ASSIGNED TASK |
What is wanted is every record, duplicated word for word.

SOURCE DATA below:

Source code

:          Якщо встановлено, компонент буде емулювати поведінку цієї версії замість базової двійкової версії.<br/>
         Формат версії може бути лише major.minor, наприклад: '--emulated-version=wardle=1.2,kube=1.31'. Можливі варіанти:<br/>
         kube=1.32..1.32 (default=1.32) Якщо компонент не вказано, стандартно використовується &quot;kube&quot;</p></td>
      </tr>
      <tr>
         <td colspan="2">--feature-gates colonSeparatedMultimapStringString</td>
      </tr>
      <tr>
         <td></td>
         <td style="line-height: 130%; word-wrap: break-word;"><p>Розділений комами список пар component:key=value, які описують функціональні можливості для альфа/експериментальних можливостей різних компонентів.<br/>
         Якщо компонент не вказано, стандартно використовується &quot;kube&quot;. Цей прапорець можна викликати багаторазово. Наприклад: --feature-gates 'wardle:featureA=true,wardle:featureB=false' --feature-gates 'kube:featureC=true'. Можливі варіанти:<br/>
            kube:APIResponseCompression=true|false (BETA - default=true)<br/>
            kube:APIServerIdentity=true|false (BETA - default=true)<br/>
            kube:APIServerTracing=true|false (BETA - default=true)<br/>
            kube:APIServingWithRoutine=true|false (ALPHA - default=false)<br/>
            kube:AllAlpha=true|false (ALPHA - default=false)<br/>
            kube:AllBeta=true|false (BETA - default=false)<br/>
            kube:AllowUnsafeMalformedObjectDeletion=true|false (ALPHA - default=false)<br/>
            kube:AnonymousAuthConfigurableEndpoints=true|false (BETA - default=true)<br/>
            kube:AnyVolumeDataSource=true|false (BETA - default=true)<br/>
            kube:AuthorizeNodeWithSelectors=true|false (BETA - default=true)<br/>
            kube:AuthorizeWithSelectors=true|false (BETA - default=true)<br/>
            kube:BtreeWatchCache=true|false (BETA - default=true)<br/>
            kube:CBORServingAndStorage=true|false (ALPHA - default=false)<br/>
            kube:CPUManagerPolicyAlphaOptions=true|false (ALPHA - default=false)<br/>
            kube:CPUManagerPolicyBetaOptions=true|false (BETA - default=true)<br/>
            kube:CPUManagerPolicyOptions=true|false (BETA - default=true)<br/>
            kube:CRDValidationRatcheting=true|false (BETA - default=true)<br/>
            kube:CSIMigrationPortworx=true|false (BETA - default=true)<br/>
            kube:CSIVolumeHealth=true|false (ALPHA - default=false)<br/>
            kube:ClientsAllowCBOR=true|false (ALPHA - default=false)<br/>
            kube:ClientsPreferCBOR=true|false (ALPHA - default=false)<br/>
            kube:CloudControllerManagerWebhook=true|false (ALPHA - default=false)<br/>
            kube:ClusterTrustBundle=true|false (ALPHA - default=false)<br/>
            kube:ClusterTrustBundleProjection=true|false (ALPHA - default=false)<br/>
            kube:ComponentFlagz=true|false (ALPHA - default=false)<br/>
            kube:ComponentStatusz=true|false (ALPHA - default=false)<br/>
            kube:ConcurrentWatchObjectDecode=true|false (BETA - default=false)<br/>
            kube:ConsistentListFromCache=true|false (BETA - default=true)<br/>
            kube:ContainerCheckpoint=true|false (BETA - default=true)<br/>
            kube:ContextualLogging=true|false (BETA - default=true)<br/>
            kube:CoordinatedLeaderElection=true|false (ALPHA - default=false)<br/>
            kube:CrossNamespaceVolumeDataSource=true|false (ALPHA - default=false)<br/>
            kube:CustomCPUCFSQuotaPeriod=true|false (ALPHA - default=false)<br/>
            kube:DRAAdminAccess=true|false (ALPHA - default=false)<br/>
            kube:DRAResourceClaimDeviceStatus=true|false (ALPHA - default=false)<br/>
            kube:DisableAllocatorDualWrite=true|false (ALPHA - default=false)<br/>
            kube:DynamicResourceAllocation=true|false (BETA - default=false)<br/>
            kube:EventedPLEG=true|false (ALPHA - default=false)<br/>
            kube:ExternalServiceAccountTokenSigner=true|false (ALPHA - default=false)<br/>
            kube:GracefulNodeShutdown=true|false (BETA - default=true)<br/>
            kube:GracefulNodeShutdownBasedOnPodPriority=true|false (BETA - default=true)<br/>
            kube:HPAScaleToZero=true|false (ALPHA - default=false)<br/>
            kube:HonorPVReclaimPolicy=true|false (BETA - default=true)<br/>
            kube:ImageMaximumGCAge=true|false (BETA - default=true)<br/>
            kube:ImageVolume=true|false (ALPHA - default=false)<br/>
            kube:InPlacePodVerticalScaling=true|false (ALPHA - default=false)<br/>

End of SOURCE DATA.

ANSWER BELOW |
Source code

:          Якщо встановлено, компонент буде емулювати поведінку цієї версії замість базової двійкової версії.<br/>
         Формат версії може бути лише major.minor, наприклад: '--emulated-version=wardle=1.2,kube=1.31'. Можливі варіанти:<br/>
         kube=1.32..1.32 (default=1.32) Якщо компонент не вказано, стандартно використовується &quot;kube&quot;</p></td>
      </tr>
      <tr>
         <td colspan="2">--feature-gates colonSeparatedMultimapStringString</td>
      </tr>
      <tr>
         <td></td>
         <td style="line-height: 130%; word-wrap: break-word;"><p>Розділений комами список пар component:key=value, які описують функціональні можливості для альфа/експериментальних можливостей різних компонентів.<br/>
         Якщо компонент не вказано, стандартно використовується &quot;kube&quot;. Цей прапорець можна викликати багаторазово. Наприклад: --feature-gates 'wardle:featureA=true,wardle:featureB=false' --feature-gates 'kube:featureC=true'. Можливі варіанти:<br/>
            kube:APIResponseCompression=true|false (BETA - default=true)<br/>
            kube:APIServerIdentity=true|false (BETA - default=true)<br/>
            kube:APIServerTracing=true|false (BETA - default=true)<br/>
            kube:APIServingWithRoutine=true|false (ALPHA - default=false)<br/>
            kube:AllAlpha=true|false (ALPHA - default=false)<br/>
            kube:AllBeta=true|false (BETA - default=false)<br/>
            kube:AllowUnsafeMalformedObjectDeletion=true|false (ALPHA - default=false)<br/>
            kube:AnonymousAuthConfigurableEndpoints=true|false (BETA - default=true)<br/>
            kube:AnyVolumeDataSource=true|false (BETA - default=true)<br/>
            kube:AuthorizeNodeWithSelectors=true|false (BETA - default=true)<br/>
            kube:AuthorizeWithSelectors=true|false (BETA - default=true)<br/>
            kube:BtreeWatchCache=true|false (BETA - default=true)<br/>
            kube:CBORServingAndStorage=true|false (ALPHA - default=false)<br/>
            kube:CPUManagerPolicyAlphaOptions=true|false (ALPHA - default=false)<br/>
            kube:CPUManagerPolicyBetaOptions=true|false (BETA - default=true)<br/>
            kube:CPUManagerPolicyOptions=true|false (BETA - default=true)<br/>
            kube:CRDValidationRatcheting=true|false (BETA - default=true)<br/>
            kube:CSIMigrationPortworx=true|false (BETA - default=true)<br/>
            kube:CSIVolumeHealth=true|false (ALPHA - default=false)<br/>
            kube:ClientsAllowCBOR=true|false (ALPHA - default=false)<br/>
            kube:ClientsPreferCBOR=true|false (ALPHA - default=false)<br/>
            kube:CloudControllerManagerWebhook=true|false (ALPHA - default=false)<br/>
            kube:ClusterTrustBundle=true|false (ALPHA - default=false)<br/>
            kube:ClusterTrustBundleProjection=true|false (ALPHA - default=false)<br/>
            kube:ComponentFlagz=true|false (ALPHA - default=false)<br/>
            kube:ComponentStatusz=true|false (ALPHA - default=false)<br/>
            kube:ConcurrentWatchObjectDecode=true|false (BETA - default=false)<br/>
            kube:ConsistentListFromCache=true|false (BETA - default=true)<br/>
            kube:ContainerCheckpoint=true|false (BETA - default=true)<br/>
            kube:ContextualLogging=true|false (BETA - default=true)<br/>
            kube:CoordinatedLeaderElection=true|false (ALPHA - default=false)<br/>
            kube:CrossNamespaceVolumeDataSource=true|false (ALPHA - default=false)<br/>
            kube:CustomCPUCFSQuotaPeriod=true|false (ALPHA - default=false)<br/>
            kube:DRAAdminAccess=true|false (ALPHA - default=false)<br/>
            kube:DRAResourceClaimDeviceStatus=true|false (ALPHA - default=false)<br/>
            kube:DisableAllocatorDualWrite=true|false (ALPHA - default=false)<br/>
            kube:DynamicResourceAllocation=true|false (BETA - default=false)<br/>
            kube:EventedPLEG=true|false (ALPHA - default=false)<br/>
            kube:ExternalServiceAccountTokenSigner=true|false (ALPHA - default=false)<br/>
            kube:GracefulNodeShutdown=true|false (BETA - default=true)<br/>
            kube:GracefulNodeShutdownBasedOnPodPriority=true|false (BETA - default=true)<br/>
            kube:HPAScaleToZero=true|false (ALPHA - default=false)<br/>
            kube:HonorPVReclaimPolicy=true|false (BETA - default=true)<br/>
            kube:ImageMaximumGCAge=true|false (BETA - default=true)<br/>
            kube:ImageVolume=true|false (ALPHA - default=false)<br/>
            kube:InPlacePodVerticalScaling=true|false (ALPHA - default=false)<br/>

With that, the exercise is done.